Succinate-driven reverse electron transport (RET) through complex I is hypothesized be a major source of ROS that induce permeability transition pore (PTP) opening and damage the heart during ischemia/reperfusion. Since RET can only generate ROS when mitochondria are fully polarized, however, this mechanism is self-limiting once PTP open during reperfusion. In the companion manuscript, we showed that ROS production after PTP opening can be sustained when complex III is damaged (simulated by antimycin). Here we show that complex II can also contribute to sustained ROS production in isolated rabbit cardiac mitochondria following inner membrane pore formation induced by either alamethicin or Ca-induced PTP opening.

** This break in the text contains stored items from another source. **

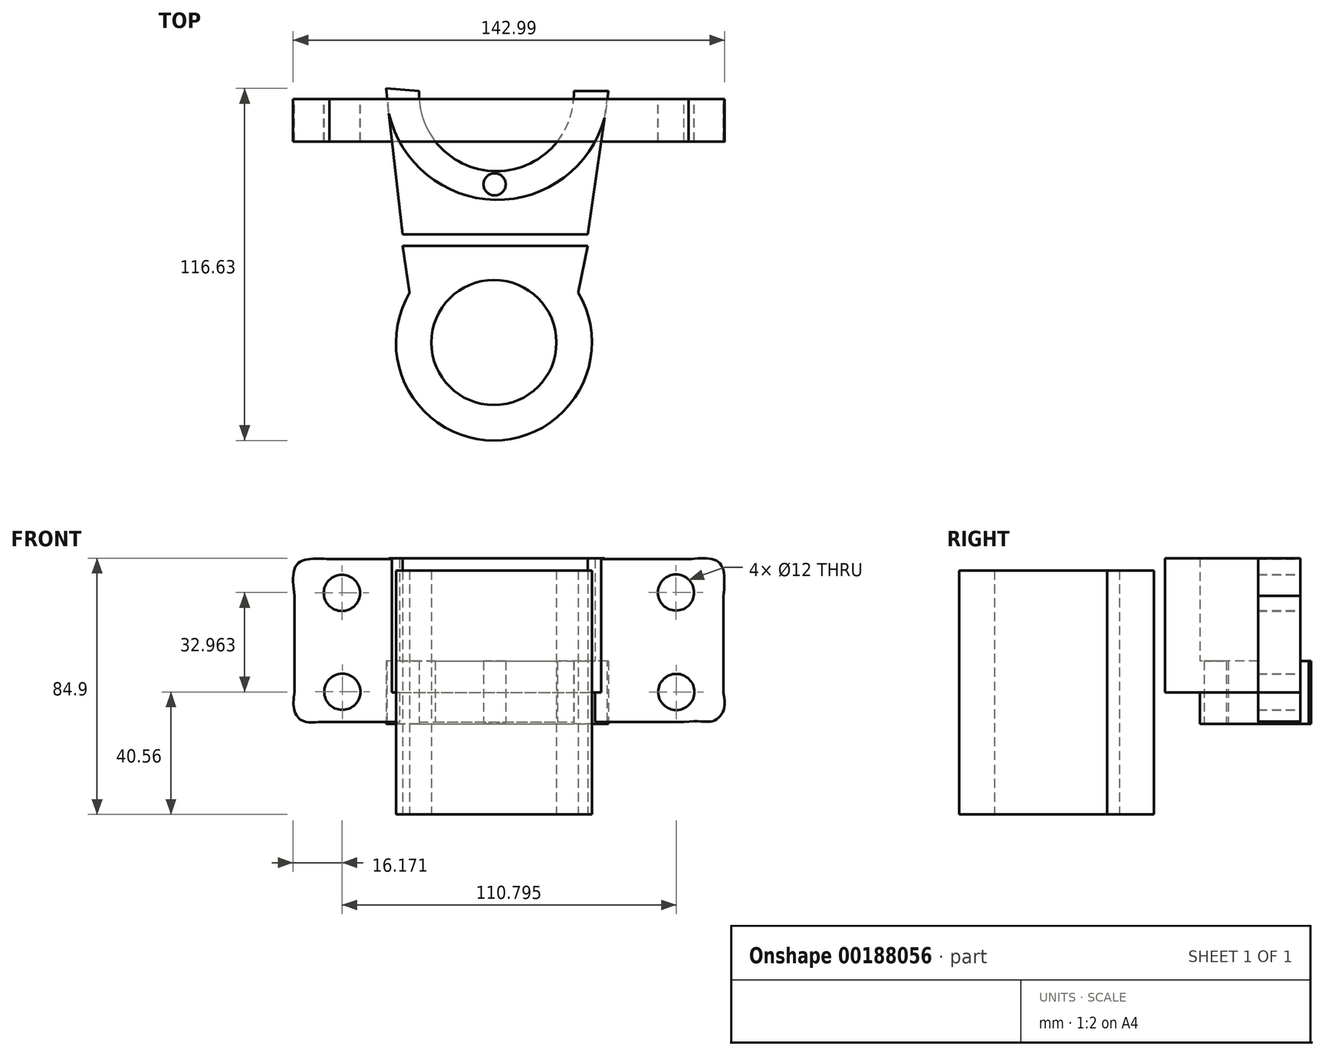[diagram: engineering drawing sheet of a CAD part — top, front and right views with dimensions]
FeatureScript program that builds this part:
annotation { "Feature Type Name" : "Feature", "Feature Type Description" : "" }
export const myFeature = defineFeature(function(context is Context, id is Id, definition is map)
    precondition{}
    {
        {
            var Q0;
            Q0=qCreatedBy(makeId("Front.planeOp"),FACE);
            var sketch = newSketch(context, id + "F0", { "sketchPlane" : qUnion([Q0])});
            skLineSegment(sketch, "E0", {"start": v(61.01, 44.16) * mm, "end": v(-57.99, 44.16) * mm});
            skFitSpline(sketch, "E1", {"points": [v(61.01, 44.16) * mm, v(68.83, 44.16) * mm, v(72.3, 41.32) * mm, v(72.6, 32) * mm], "startDerivative": vector(23.49, 2.36) * mm, "endDerivative": vector(-2.08, -24.38) * mm});
            skFitSpline(sketch, "E2", {"points": [v(-57.99, 44.16) * mm, v(-64.85, 44.16) * mm, v(-69.27, 41.64) * mm, v(-69.58, 32) * mm], "startDerivative": vector(-20.84, 1.61) * mm, "endDerivative": vector(3.01, -25.54) * mm});
            skLineSegment(sketch, "E3", {"start": v(72.6, 32) * mm, "end": v(72.6, 0) * mm});
            skLineSegment(sketch, "E4", {"start": v(-69.58, 32) * mm, "end": v(-69.58, 0) * mm});
            skFitSpline(sketch, "E5", {"points": [v(72.6, 0) * mm, v(72.6, -5.97) * mm, v(69.14, -9.44) * mm, v(59.5, -9.76) * mm], "startDerivative": vector(2.68, -18.77) * mm, "endDerivative": vector(-43.88, -4.73) * mm});
            skFitSpline(sketch, "E6", {"points": [v(-69.58, 0) * mm, v(-69.58, -5.97) * mm, v(-66.74, -9.44) * mm, v(-59.5, -9.76) * mm], "startDerivative": vector(-2.14, -18.7) * mm, "endDerivative": vector(25.47, 0) * mm});
            skCircle(sketch, "E7", {"center": v(56.85, 33.12) * mm, "radius": 6 * mm});
            skCircle(sketch, "E8", {"center": v(56.96, 0.16) * mm, "radius": 6 * mm});
            skCircle(sketch, "E9", {"center": v(-53.84, 32.98) * mm, "radius": 6 * mm});
            skCircle(sketch, "E10", {"center": v(-53.7, 0.23) * mm, "radius": 6 * mm});
            skLineSegment(sketch, "E11", {"start": v(59.5, -9.76) * mm, "end": v(36.83, -9.76) * mm});
            skLineSegment(sketch, "E12", {"start": v(-59.5, -9.76) * mm, "end": v(-39.32, -9.76) * mm});
            skLineSegment(sketch, "E13", {"start": v(-39.32, -9.76) * mm, "end": v(36.83, -9.76) * mm});
            skSolve(sketch);
        }
        {
            var Q0;
            Q0=qCreatedBy(makeId("Top.planeOp"),FACE);
            var sketch = newSketch(context, id + "F1", { "sketchPlane" : qUnion([Q0])});
            skArc(sketch, "E14", {"start": v(-39.23, 3.57) * mm, "mid": v(-2.77, -33.33) * mm, "end": v(34.5, 2.74) * mm});
            skArc(sketch, "E15", {"start": v(-28.3, 2.74) * mm, "mid": v(-2.65, -23.86) * mm, "end": v(22.99, 2.74) * mm});
            skCircle(sketch, "E16", {"center": v(-3.24, -28.21) * mm, "radius": 3.67 * mm});
            skLineSegment(sketch, "E17", {"start": v(-39.23, 3.57) * mm, "end": v(-33.76, -44.79) * mm});
            skLineSegment(sketch, "E18", {"start": v(34.5, 2.74) * mm, "end": v(27.6, -44.79) * mm});
            skLineSegment(sketch, "E19", {"start": v(-33.76, -44.79) * mm, "end": v(27.6, -44.79) * mm});
            skLineSegment(sketch, "E20", {"start": v(-33.76, -44.79) * mm, "end": v(-33.76, -48.56) * mm});
            skLineSegment(sketch, "E21", {"start": v(-33.76, -48.56) * mm, "end": v(27.6, -48.56) * mm});
            skLineSegment(sketch, "E22", {"start": v(27.6, -48.56) * mm, "end": v(27.6, -44.79) * mm});
            skLineSegment(sketch, "E23", {"start": v(-33.76, -48.56) * mm, "end": v(-31.38, -64.05) * mm});
            skLineSegment(sketch, "E24", {"start": v(27.6, -48.56) * mm, "end": v(24.43, -64.05) * mm});
            skLineSegment(sketch, "E25", {"start": v(34.5, 2.74) * mm, "end": v(22.99, 2.74) * mm});
            skLineSegment(sketch, "E26", {"start": v(-28.3, 2.74) * mm, "end": v(-39.23, 3.57) * mm});
            skCircle(sketch, "E27", {"center": v(-3.48, -80.61) * mm, "radius": 32.45 * mm});
            skPoint(sketch, "E27.third.point", {"position": v(1.59, -48.56) * mm});
            skCircle(sketch, "E28", {"center": v(-3.48, -80.61) * mm, "radius": 20.72 * mm});
            skSolve(sketch);
        }
        {
            var Q0;
            Q0=makeQuery(id+"F0.imprint","IMPRINT",FACE,{"disambiguationData":[TD([[makeQuery(id+"F0.imprint","IMPRINT",EDGE,{"derivedFrom":sQuery(id+"F0.wireOp",EDGE,"E0")}),1.0]])]});
            extrude(context, id + "F2", {"entities" : qUnion([Q0]), "depth" : 14 * mm});
        }
        {
            var Q0;
            Q0=makeQuery(id+"F1.imprint","IMPRINT",FACE,{"disambiguationData":[TD([[makeQuery(id+"F1.imprint","IMPRINT",EDGE,{"derivedFrom":sQuery(id+"F1.wireOp",EDGE,"E15")}),-1.0]])]});
            extrude(context, id + "F3", {"entities" : qUnion([Q0]), "operationType" : NewBodyOperationType.ADD, "endBound" : BoundingType.SYMMETRIC, "depth" : 20.8 * mm});
        }
        {
            var Q0;
            {var subQ5=sQuery(id+"F1.wireOp",EDGE,"E19");Q0=makeQuery(id+"F1.imprint","IMPRINT",FACE,{"disambiguationData":[TD([[makeQuery(id+"F1.imprint","IMPRINT",EDGE,{"derivedFrom":subQ5}),1.0]])]});}
            extrude(context, id + "F4", {"entities" : qUnion([Q0]), "operationType" : NewBodyOperationType.ADD, "depth" : 44.5 * mm});
        }
        {
            var Q0;
            {var subQ0=sQuery(id+"F1.wireOp",EDGE,"E23");Q0=makeQuery(id+"F1.imprint","IMPRINT",FACE,{"disambiguationData":[TD([[makeQuery(id+"F1.imprint","IMPRINT",EDGE,{"derivedFrom":subQ0}),1.0]])]});}
            var Q1;
            {var subQ0=sQuery(id+"F1.wireOp",EDGE,"E24");Q1=makeQuery(id+"F1.imprint","IMPRINT",FACE,{"disambiguationData":[TD([[makeQuery(id+"F1.imprint","IMPRINT",EDGE,{"derivedFrom":subQ0}),-1.0]])]});}
            var Q2;
            Q2=makeQuery(id+"F1.imprint","IMPRINT",FACE,{"disambiguationData":[TD([[makeQuery(id+"F1.imprint","IMPRINT",EDGE,{"derivedFrom":sQuery(id+"F1.wireOp",EDGE,"E28")}),-1.0]])]});
            extrude(context, id + "F5", {"entities" : qUnion([Q0, Q1, Q2]), "endBound" : BoundingType.SYMMETRIC, "depth" : 80.8 * mm});
        }
    });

Two conditions are required to maximize malonate-sensitive ROS production by complex II in isolated mitochondria: a) complex II inhibition by atpenin A5 or complex III inhibition by stigmatellin that results in succinate-dependent reduction of the dicarboxylate binding site of complex II (site IIf ); b) pore opening in the inner membrane resulting in rapid efflux of succinate/fumarate and other dicarboxylates capable of competitively binding to site IIf. The decrease in matrix [dicarboxylates] allows O2 access to reduced site IIf, thereby making electron donation to O2 possible, explaining the rapid increase in ROS production provided that site IIf is reduced. Because ischemia is known to inhibit complexes II and III and increase matrix succinate/fumarate levels, we hypothesize that by allowing dicarboxylate efflux from the matrix, PTP opening during reperfusion may activate sustained ROS production by this mechanism after RET-driven ROS production has ceased.